Caputo - Foi desafiador e fascinante me integrar no grupo
dos Bororos, já que não fazem parte do meu cotidiano. Porém, a inserção ocorreu
em um contexto atenuador dos impactos gerados pelo ingresso de um forasteiro no
grupo. O ingresso no grupo Bororo ocorreu através de um Projeto de Ação
Voluntária feito entre o Centro Católico Salesiano Auxilium (UNISALESIANO), de
Lins-SP, local em que trabalho e as aldeias de Meruri (índios Bororo) e
Sangradouro (índios Bororo e Xavante). O projeto ocorreu de 11 a 19 de julho de 2012 Nesta ação
de voluntariado, eu fui designado para compor o grupo que seguiria para Meruri.
Os quatro primeiros dias foram planejados pelos habitantes de Meruri, os quais
promoveram algumas danças, rituais, levaram-nos para passeios e visitas
acompanhadas pela aldeia, festas, atividades esportivas mesclados com rodas de
conversas e palestras realizadas por lideranças Bororo (diretor da escola,
cacique, responsáveis pelo Museu Comunitário e Centro de Cultura Bororo. Pe.
Rodolfo Lunkenbein); bem como por dois religiosos que estão há décadas na
aldeia.
SNM - profissionalmente você atua de que modo hoje?
Caputo - Hoje sou psicólogo clínico e atuo com
atendimento na cidade de Lins e região. Sou professor universitário e consultor
em gestão de pessoas. Desenvolvo pesquisas de mestrado em Psicologia Social e
do Trabalho pela Universidade de São Paulo - USP.
SNM - Essa não foi sua primeira experiência com o tema da
morte. Você desenvolveu projetos na sua área com pacientes soropositivos.

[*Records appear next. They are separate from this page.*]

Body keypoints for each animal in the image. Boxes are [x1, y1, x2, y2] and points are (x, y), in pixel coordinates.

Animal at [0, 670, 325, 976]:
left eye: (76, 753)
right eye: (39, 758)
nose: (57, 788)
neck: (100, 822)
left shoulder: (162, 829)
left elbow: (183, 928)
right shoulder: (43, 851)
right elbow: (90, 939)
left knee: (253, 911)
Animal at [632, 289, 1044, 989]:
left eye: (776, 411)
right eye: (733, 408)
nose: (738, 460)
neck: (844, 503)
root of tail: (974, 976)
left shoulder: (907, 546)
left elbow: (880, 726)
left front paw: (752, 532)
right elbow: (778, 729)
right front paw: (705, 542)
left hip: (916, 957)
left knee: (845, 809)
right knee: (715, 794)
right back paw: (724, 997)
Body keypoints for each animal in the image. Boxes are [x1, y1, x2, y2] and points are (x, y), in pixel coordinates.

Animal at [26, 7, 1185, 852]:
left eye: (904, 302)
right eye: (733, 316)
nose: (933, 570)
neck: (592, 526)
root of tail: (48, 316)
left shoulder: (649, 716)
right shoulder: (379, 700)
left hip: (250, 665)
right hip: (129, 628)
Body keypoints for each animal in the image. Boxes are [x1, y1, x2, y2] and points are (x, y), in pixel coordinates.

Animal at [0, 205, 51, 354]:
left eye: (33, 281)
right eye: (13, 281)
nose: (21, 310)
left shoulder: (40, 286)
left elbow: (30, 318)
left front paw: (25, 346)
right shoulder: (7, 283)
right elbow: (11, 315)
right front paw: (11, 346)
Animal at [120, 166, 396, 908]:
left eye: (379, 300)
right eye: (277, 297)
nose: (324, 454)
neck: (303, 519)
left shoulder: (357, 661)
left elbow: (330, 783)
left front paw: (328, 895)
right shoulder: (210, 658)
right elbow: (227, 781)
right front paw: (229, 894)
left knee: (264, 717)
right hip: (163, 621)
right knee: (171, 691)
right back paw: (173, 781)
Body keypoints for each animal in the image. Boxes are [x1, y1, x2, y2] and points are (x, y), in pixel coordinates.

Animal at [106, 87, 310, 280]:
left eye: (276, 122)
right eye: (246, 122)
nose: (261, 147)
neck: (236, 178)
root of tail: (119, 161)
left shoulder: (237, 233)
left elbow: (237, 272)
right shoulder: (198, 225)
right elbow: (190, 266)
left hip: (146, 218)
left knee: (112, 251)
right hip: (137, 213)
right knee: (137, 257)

Conta
para a gente como foi esse projeto.
Caputo - Essa experiência se deu em 2006. O trabalho
consistiu em formar um grupo de apoio aos soropositivos e seus familiares
frequentadores da ONG MOVECA (Movimento Vestindo a Camisa), da cidade de
Penápolis-SP, com o objetivos de construir um vínculo com os integrantes desta,
estabelecendo, portanto, uma relação de alteridade. No período em que atendi na
Ong, um dos integrantes do grupo faleceu, a partir de então passei a investigar
as questões relativas à morte e às vivências do luto.

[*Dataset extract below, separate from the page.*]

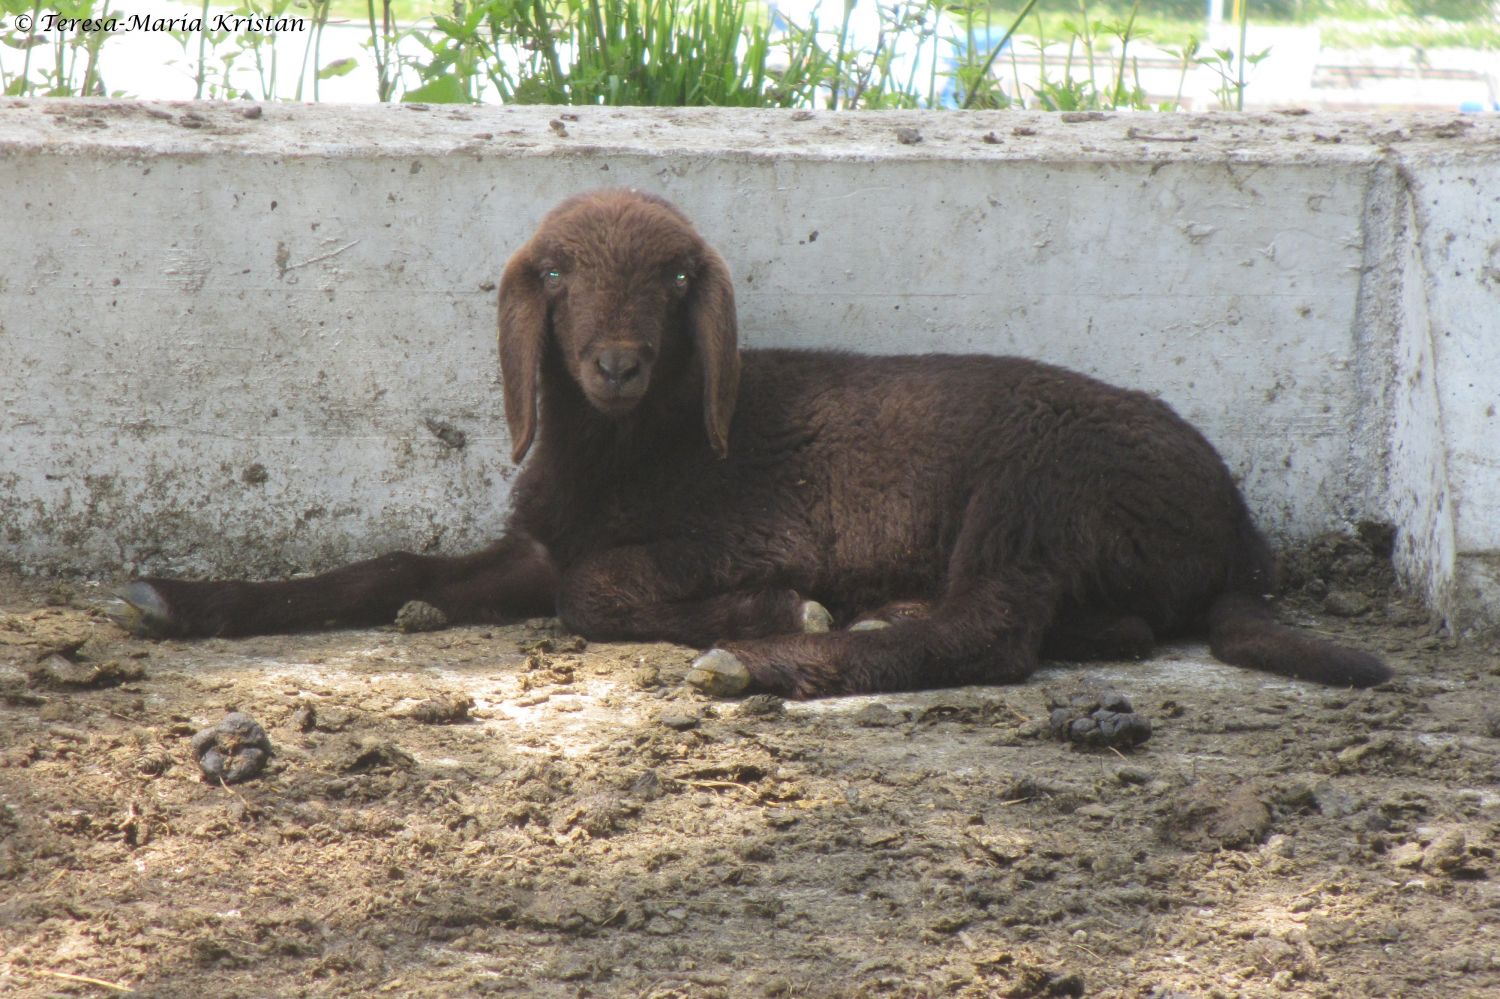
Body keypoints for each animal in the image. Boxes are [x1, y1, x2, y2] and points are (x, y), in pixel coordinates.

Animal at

Caputo - Atendo muitas pessoas que estão vivenciando o
luto de entes queridos ou coisas que apreciavam muito, porém vejo que nossa
sociedade não facilita a esta vivência. Este é um tema proibido, já que após o
funeral, cada vez menos se tolera o choro e o pesar, assim o luto que outrora
era uma reação natural e esperada diante de uma perda significativa, passou a
ser patologizado e medicalizado. Deste modo, é muito satisfatório poder
facilitar a elaboração do luto de pessoas que além de sofrerem as suas perdas,
sofrem por não poderem expressar suas dores, suas angústias e medos.